De recente plotselinge temperatuurdaling in Houston luidt het begin in van het verkoudheids- en griepseizoen. Keelpijn, hoesten, congestie zijn veel voorkomende symptomen die de meesten van ons associëren met virale infecties van de bovenste luchtwegen. Stille reflux echter, ook bekend als laryngofaryngeale reflux of LPR veroorzaakt soortgelijke symptomen. Men denkt dat reflux van maaginhoud, waaronder zuur, gal en spijsverteringsenzymen zoals pepsine, optreedt bij LPR. Als gevolg daarvan ontstaat een slijmvliesontsteking van keel, stembanden en neusholten, die lijkt op een virale infectie. Terwijl de symptomen van verkoudheid en griep seizoensgebonden zijn, veroorzaakt LPR chronische heesheid, congestie, hoest en constant schrapen van de keel. De meeste LPR-patiënten die zich bij het Houston Heartburn and Reflux Center melden, hebben al een ballon sinuplastie ondergaan voor chronische sinusitis. Chronische, door LPR veroorzaakte slijmvliesontsteking blokkeert de sinusdrainage en resulteert in chronische sinusitis. Stille reflux patiënten melden meestal voorbijgaande verlichting met ballon sinuplastie. De symptomen komen echter snel terug, omdat de onderliggende etiologie van sinusitis niet is aangepakt.
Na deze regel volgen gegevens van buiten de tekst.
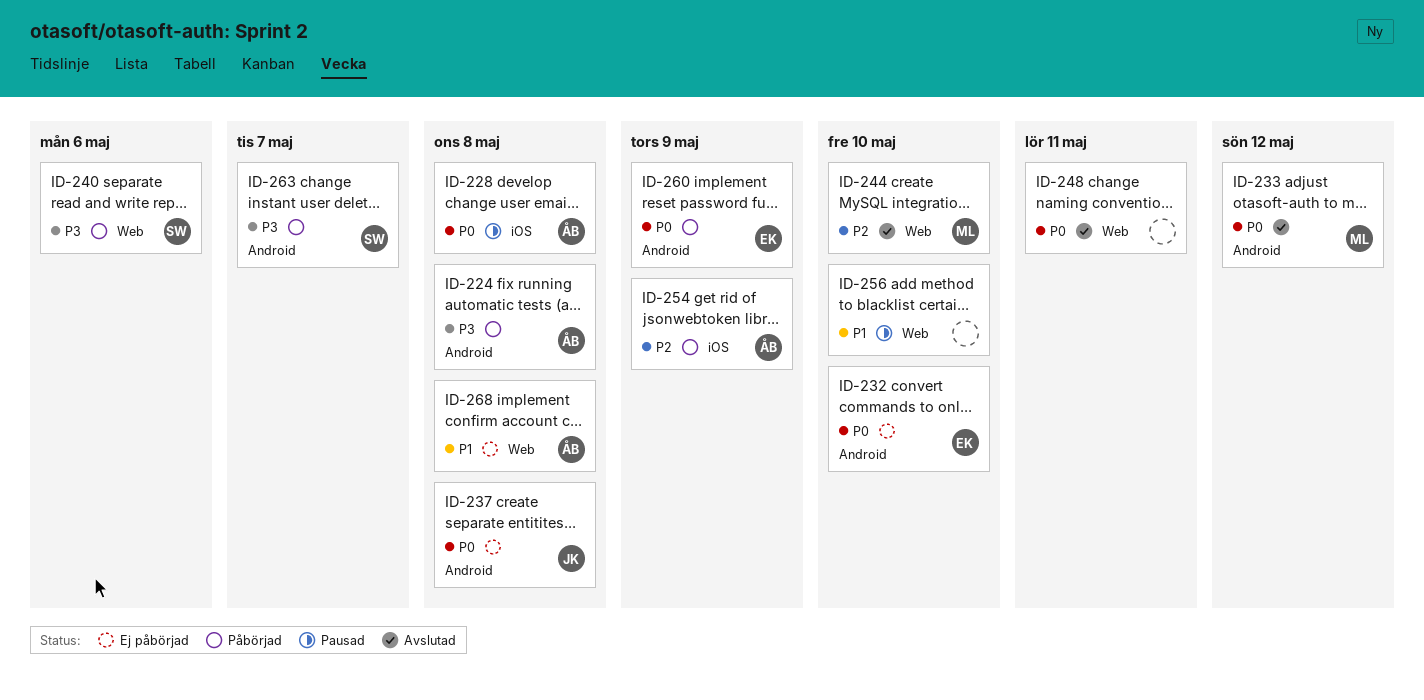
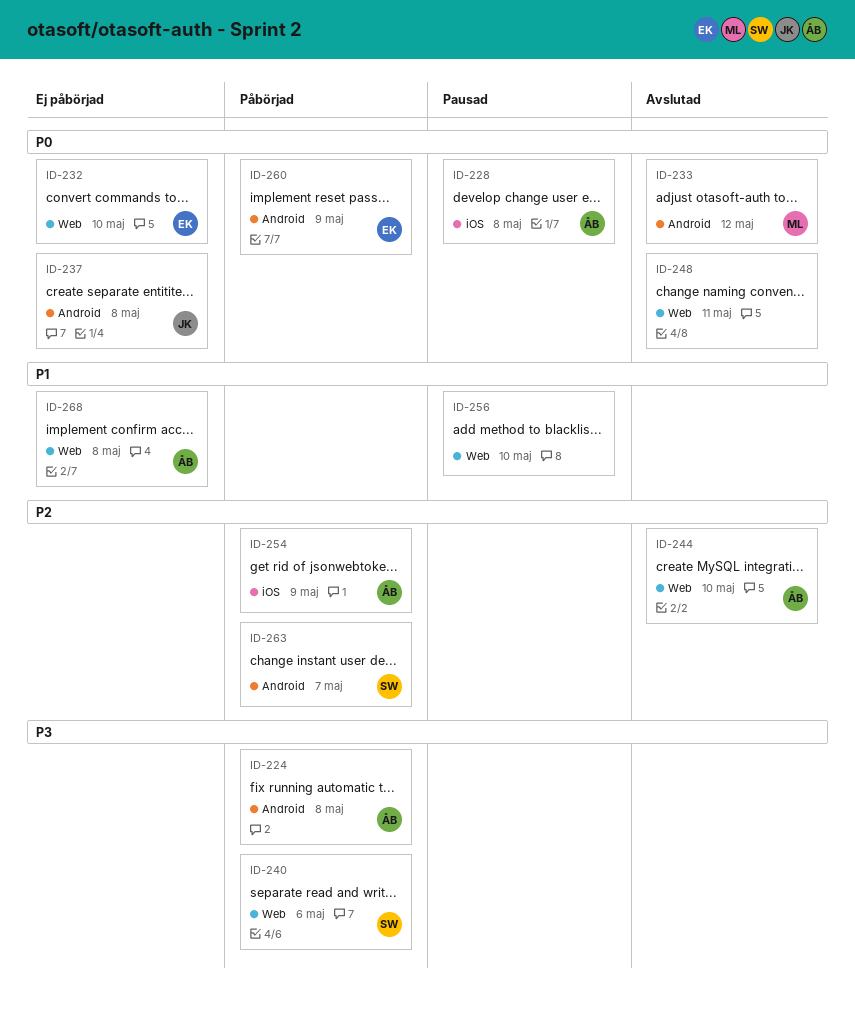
ID-232, label: Android -> Web
ID-244, owner: ML -> ÅB
ID-263, priority: P3 -> P2

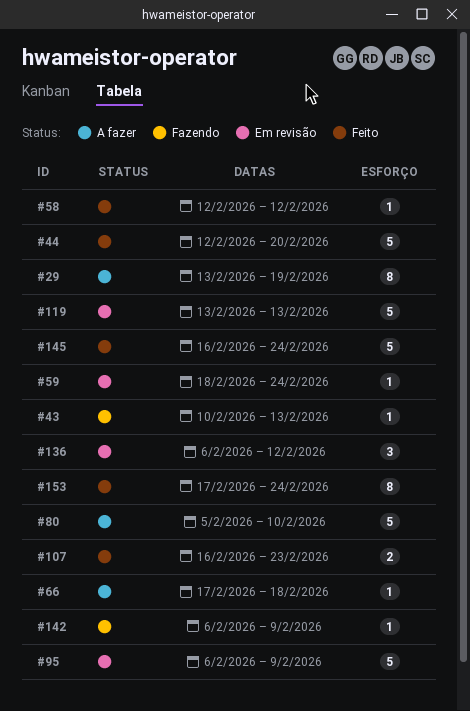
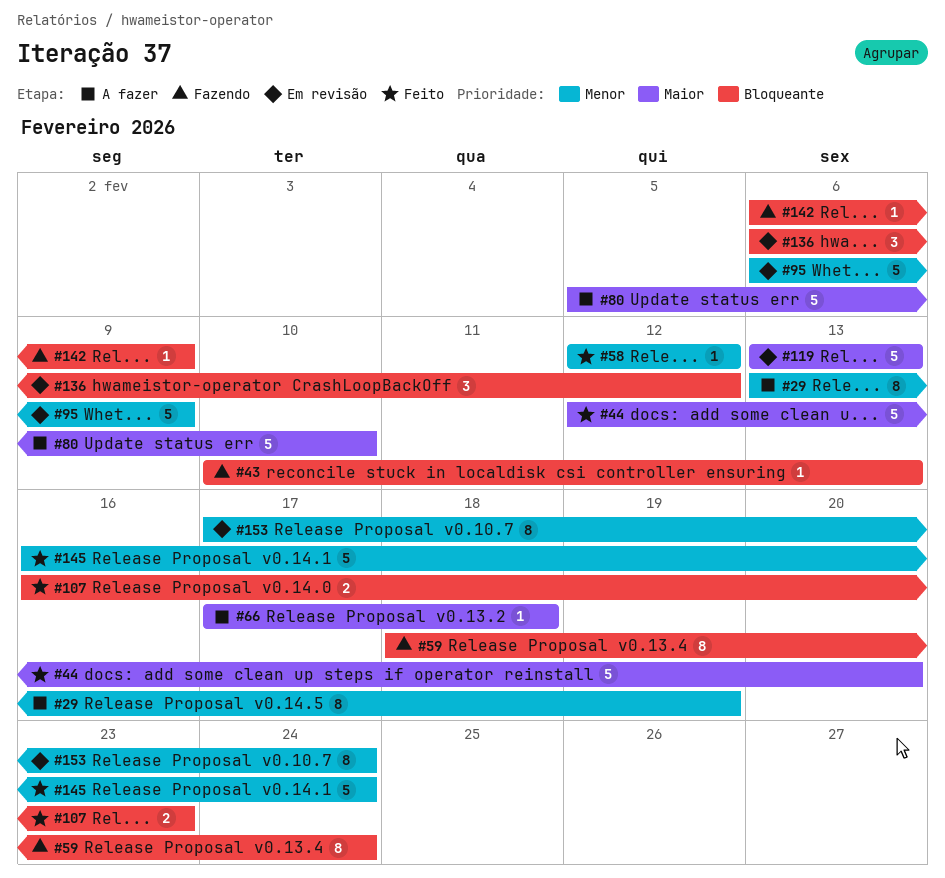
#59, status: Em revisão -> Fazendo
#59, estimate: 1 -> 8
#153, status: Feito -> Em revisão

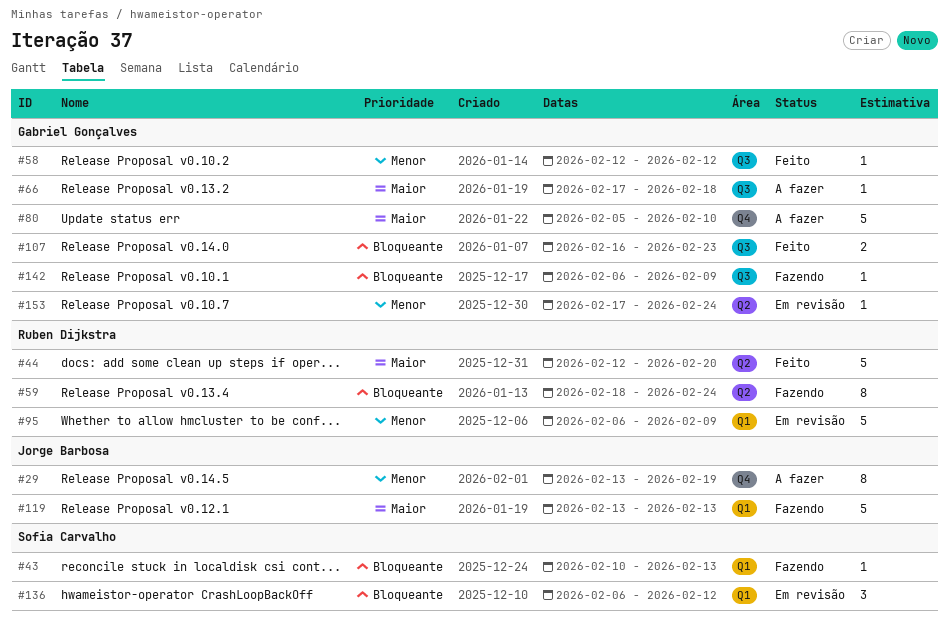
#119, status: Em revisão -> Fazendo
#145: present -> none
#153, estimate: 8 -> 1

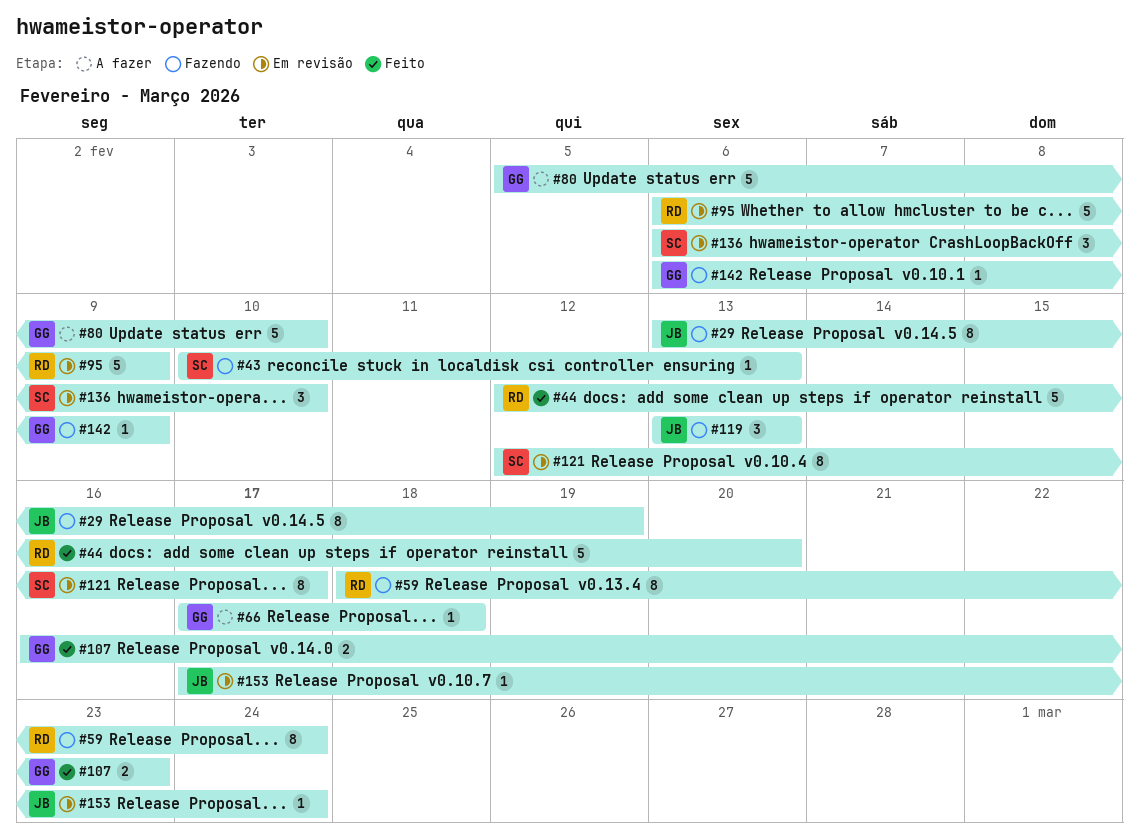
#29, status: A fazer -> Fazendo
#58: present -> none
#119, estimate: 5 -> 3
#121: none -> present
#136, due: Feb 12 -> Feb 10
#153, owner: Gabriel Gonçalves -> Jorge Barbosa

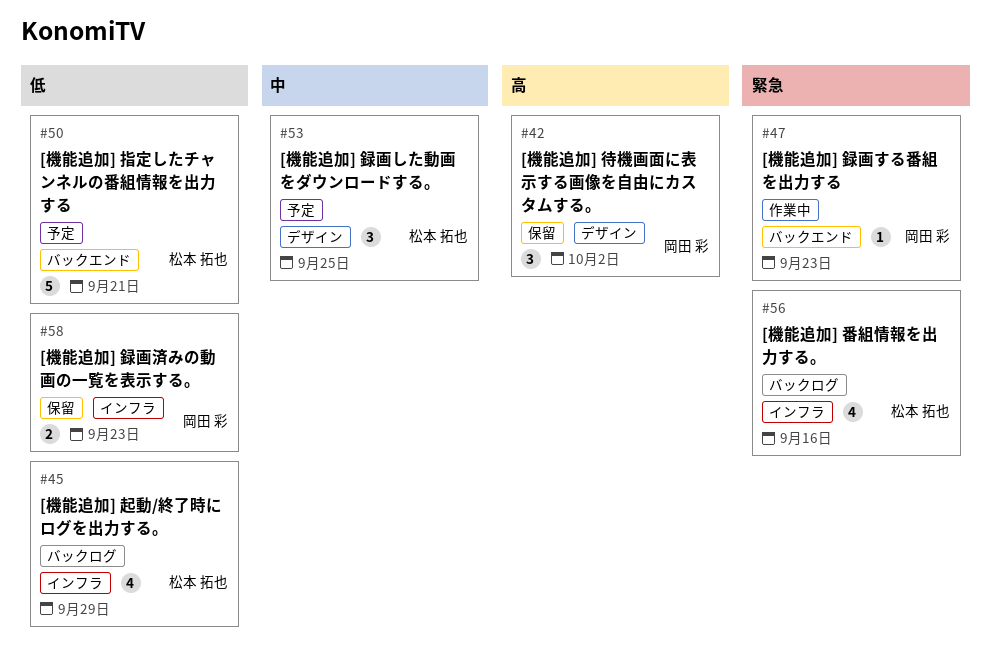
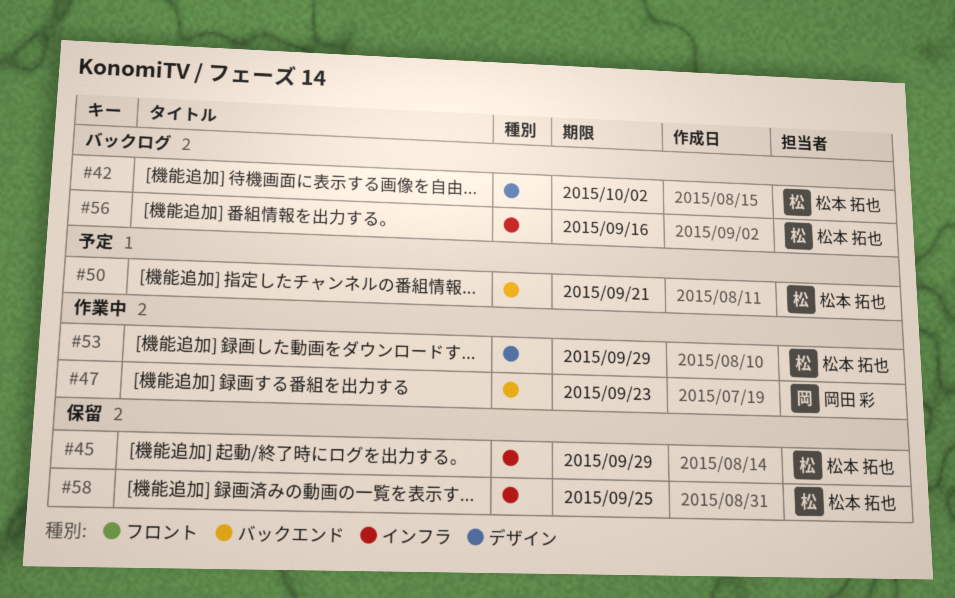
#42, status: 保留 -> バックログ
#42, owner: 岡田 彩 -> 松本 拓也
#45, status: バックログ -> 保留
#53, status: 予定 -> 作業中
#53, due: Sep 25 -> Sep 29
#58, owner: 岡田 彩 -> 松本 拓也
#58, due: Sep 23 -> Sep 25

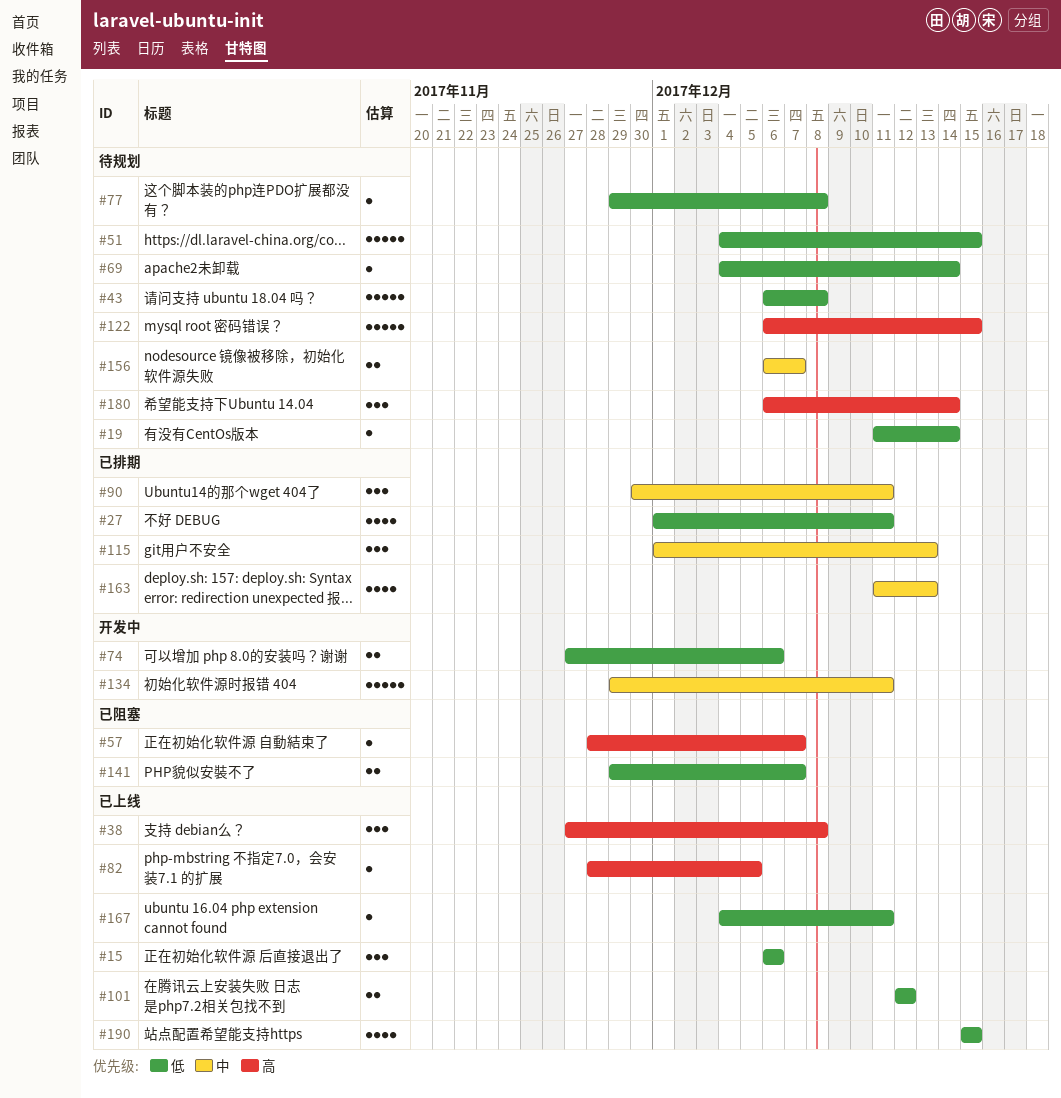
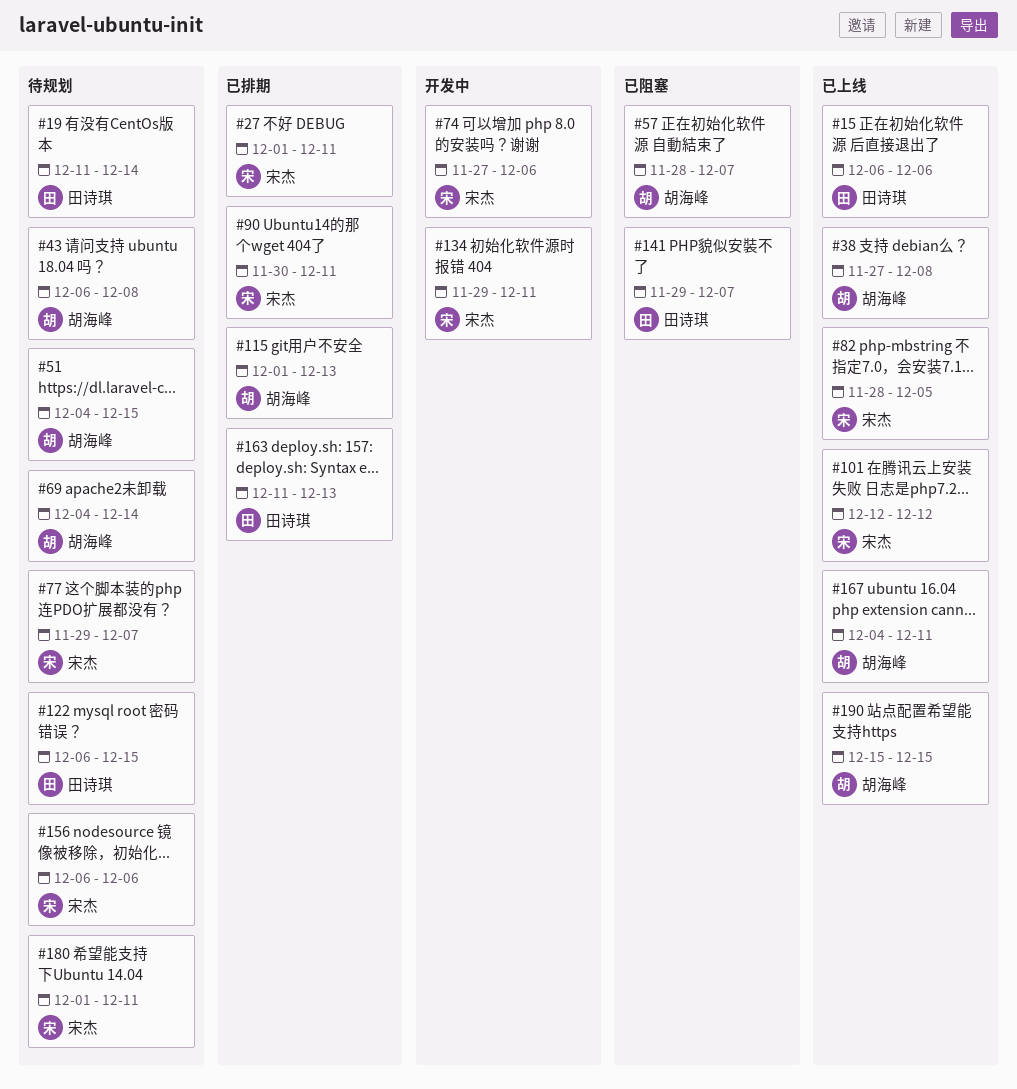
#77, due: Dec 8 -> Dec 7
#156, due: Dec 7 -> Dec 6
#180, start: Dec 6 -> Dec 1
#180, due: Dec 14 -> Dec 11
LPR is moeilijk te diagnosticeren en te behandelen. Ambulante pH-testen zijn meestal negatief bij LPR-patiënten. Bovenste endoscopie kan een kleine hiatale hernia en distale oesofagitis aantonen. Ambulante meerkanaals intraluminale impedantietesten zijn wellicht beter geschikt voor LPR-onderzoek, omdat hiermee zure, niet-zure en gasreflux kan worden opgespoord. Mijn ervaring is echter dat impedantietesten voor LPR een beperkte sensitiviteit en negatieve voorspellende waarde hebben. Laryngoscopie uitgevoerd door een KNO-arts toont roodheid en zwelling rond de stembanden en de keel. Dergelijke bevindingen zijn niet specifiek voor LPR. Speeksel pepsine testen is een veelbelovende testmodaliteit die nog steeds geen sensitiviteit en specificiteit heeft om LPR in- of uit te sluiten.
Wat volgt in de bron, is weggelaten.